I could say more, but I hope this is helpful even if you disagree.
You say it’s ugly but it is at the back and you don’t need to go there. In a traditional book you have the copyright page, which is similar in a way.
As for HTML, yes, we are working on this additionally, but Visual-Meta will remain the long term archival format for us, since all the metadata is displayed, nothing is hidden.
The copyright page in a traditional book is not similar; it gives the copyright information and publisher contact information and other information that cannot be found elsewhere in the book. Visual-Meta is entirely redundant; it is information that is already rendered beautifully elsewhere in the book and in the standard table of contents metadata. It should not be in the visually rendered pages.
Not really. Many academic documents at least contain no citation information, especially when downloaded as a article from a Journal. If you don’t want to see Visual-Meta, don’t. Do you object to books having an index and appendices in general?
All professionally published academic documents contain human-readable citation information about the document itself, and the problem of how to extract this information with a computer has already been solved with scraping algorithms.
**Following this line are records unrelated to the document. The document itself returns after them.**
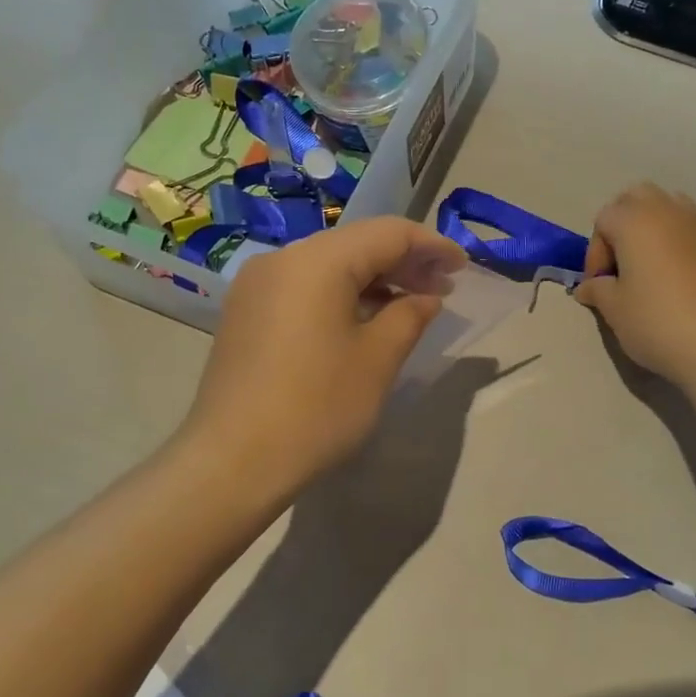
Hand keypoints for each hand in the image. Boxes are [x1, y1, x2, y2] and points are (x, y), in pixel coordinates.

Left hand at [183, 218, 465, 504]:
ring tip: (410, 304)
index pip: (387, 233)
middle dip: (403, 261)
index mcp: (317, 261)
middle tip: (442, 288)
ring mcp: (257, 285)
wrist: (232, 462)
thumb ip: (409, 315)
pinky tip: (364, 318)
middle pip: (355, 244)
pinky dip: (341, 294)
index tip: (462, 267)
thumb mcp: (377, 360)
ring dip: (373, 278)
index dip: (431, 245)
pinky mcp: (246, 312)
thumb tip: (425, 297)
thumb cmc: (316, 408)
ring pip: (329, 264)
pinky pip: (304, 286)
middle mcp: (282, 259)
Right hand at [575, 184, 695, 388]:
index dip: (594, 252)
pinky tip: (675, 278)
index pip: (603, 219)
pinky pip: (690, 228)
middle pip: (637, 197)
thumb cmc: (657, 321)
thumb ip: (597, 290)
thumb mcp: (614, 309)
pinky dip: (676, 241)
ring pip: (668, 206)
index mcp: (635, 221)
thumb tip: (588, 287)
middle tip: (619, 263)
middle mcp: (667, 212)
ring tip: (647, 265)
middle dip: (622, 223)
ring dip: (651, 226)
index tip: (598, 285)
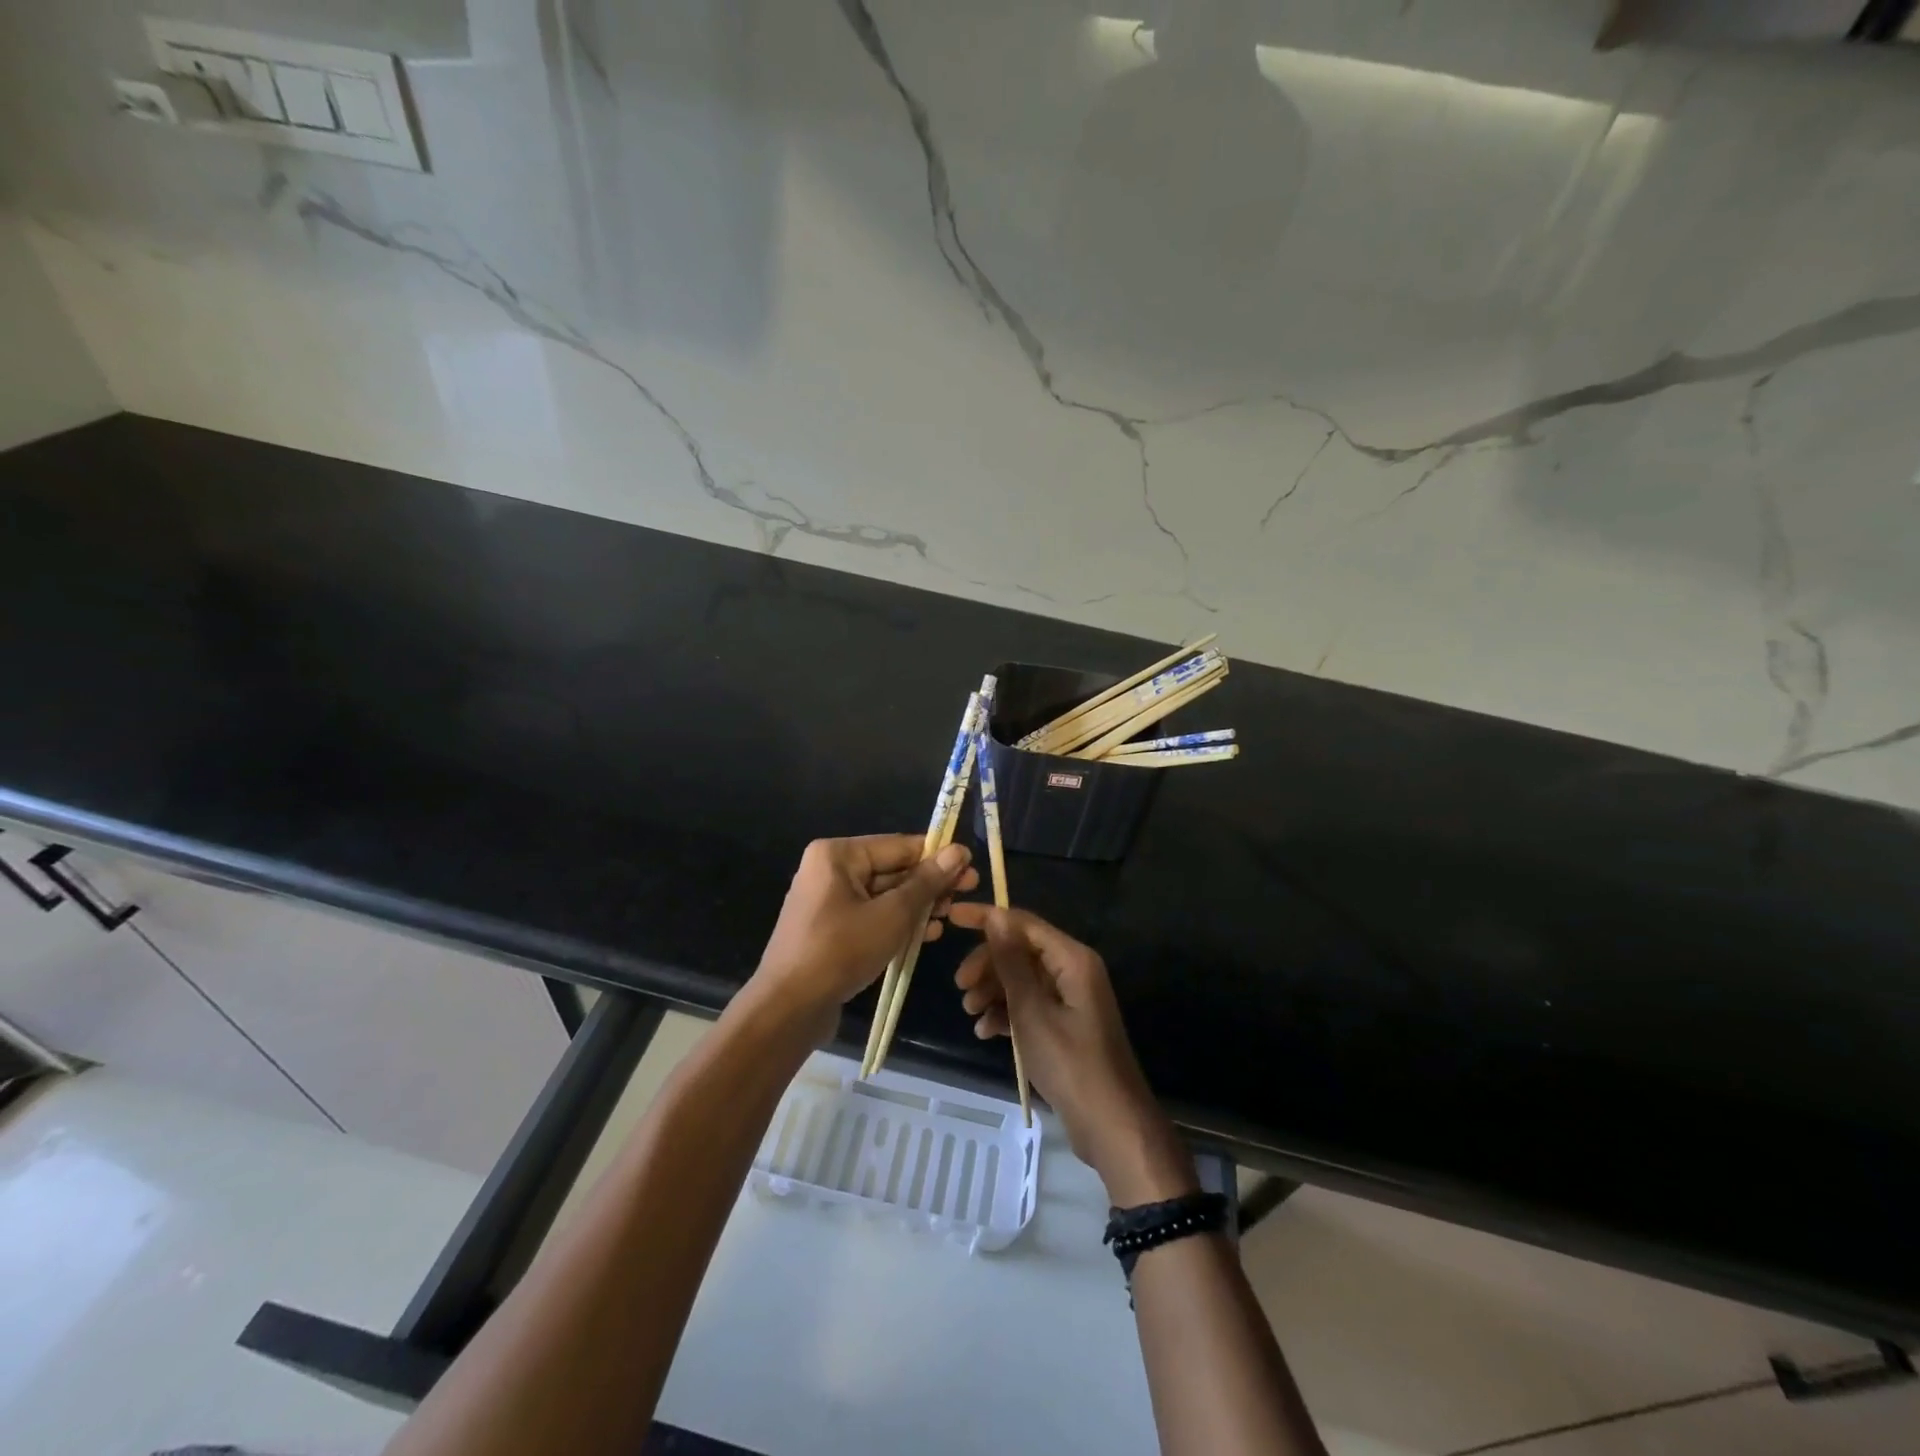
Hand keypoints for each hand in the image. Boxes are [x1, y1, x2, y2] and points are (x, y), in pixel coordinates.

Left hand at [752, 835, 977, 1039]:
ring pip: (884, 895)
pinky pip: (872, 916)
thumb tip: (958, 851)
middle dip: (930, 883)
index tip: (971, 865)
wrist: (789, 1008)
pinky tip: (927, 934)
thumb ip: (927, 882)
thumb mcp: (892, 915)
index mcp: (838, 855)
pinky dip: (898, 922)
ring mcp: (828, 901)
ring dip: (918, 905)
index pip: (899, 845)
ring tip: (951, 916)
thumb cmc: (840, 951)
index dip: (937, 855)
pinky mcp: (831, 930)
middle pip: (892, 869)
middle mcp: (830, 870)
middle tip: (969, 891)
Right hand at [947, 904, 1196, 1204]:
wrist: (1110, 1125)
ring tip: (971, 1013)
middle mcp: (1073, 970)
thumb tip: (996, 915)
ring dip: (993, 991)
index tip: (950, 918)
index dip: (987, 918)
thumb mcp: (1032, 1011)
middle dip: (987, 964)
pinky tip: (985, 1031)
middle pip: (1021, 950)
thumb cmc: (1070, 1062)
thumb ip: (1011, 962)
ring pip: (1022, 979)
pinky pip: (1030, 1004)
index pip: (1023, 923)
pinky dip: (1006, 1013)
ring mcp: (1070, 998)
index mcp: (1072, 959)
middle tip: (960, 987)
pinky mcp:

Academic citation information is also embedded in standard metadata in HTML formats, including the parts of edited collections, and something similar could be devised for PDFs.
There is no way not to see Visual-Meta when it is visually rendered as part of the page except to close one’s eyes, which is rather ridiculous to ask of a reader.
And again, the implied analogy from Visual-Meta to indices and appendices is false: the latter are nonredundant information designed for humans, beautifully typeset and highly readable based on well-established user interface design principles even before a book was called a user interface. Visual-Meta violates such good design principles. HTML-based formats don’t show readers the HTML code (although readers can get to the code if they want it), and likewise well-designed PDFs shouldn’t show readers the raw Visual-Meta code. Visual-Meta tries to solve a real problem, but solves it badly. There is a better way.
OK Nathan Artist, that’s enough I think, we don’t agree and that’s ok.
PDFs from academic download sites for example, do contain plenty metadata on the download page but often nothing in the document. That’s not good enough.
You think it’s awful to have an appendix and that is your opinion. Personally I don’t go to the end of all the books or academic documents I read and go through all the appendices and the index and so on, but since you feel you must do this, that is really up to you. From my experience readers are capable of stopping.
As I mentioned a few times we are also working on HTML and JOSN, those formats provide interaction but not long life archive, in my opinion.
If you think it could be done better, please do so, I think competition for richly embedded metadata that’s robust would be wonderful. If you want to ‘compete’ with this concept I request you also test it by printing it out and scanning it in again, something an archival format should be able to do, and see if you have all the metadata intact.
why not then go “full-on permanent archive” and build on blockchain?
We are indeed looking at blockchain but will it be guaranteed readable in 500 years? I think a PDF or a printed PDF will have better chances in the very long run.
ps — pdfs can be modified and spread around varying from the master source
Yes absolutely, which is very useful for reading, but I don’t think anyone would want to to writing straight onto a PDF, even in Acrobat, do you? PDF is publishing format, not a manuscript, and therefore has different affordances.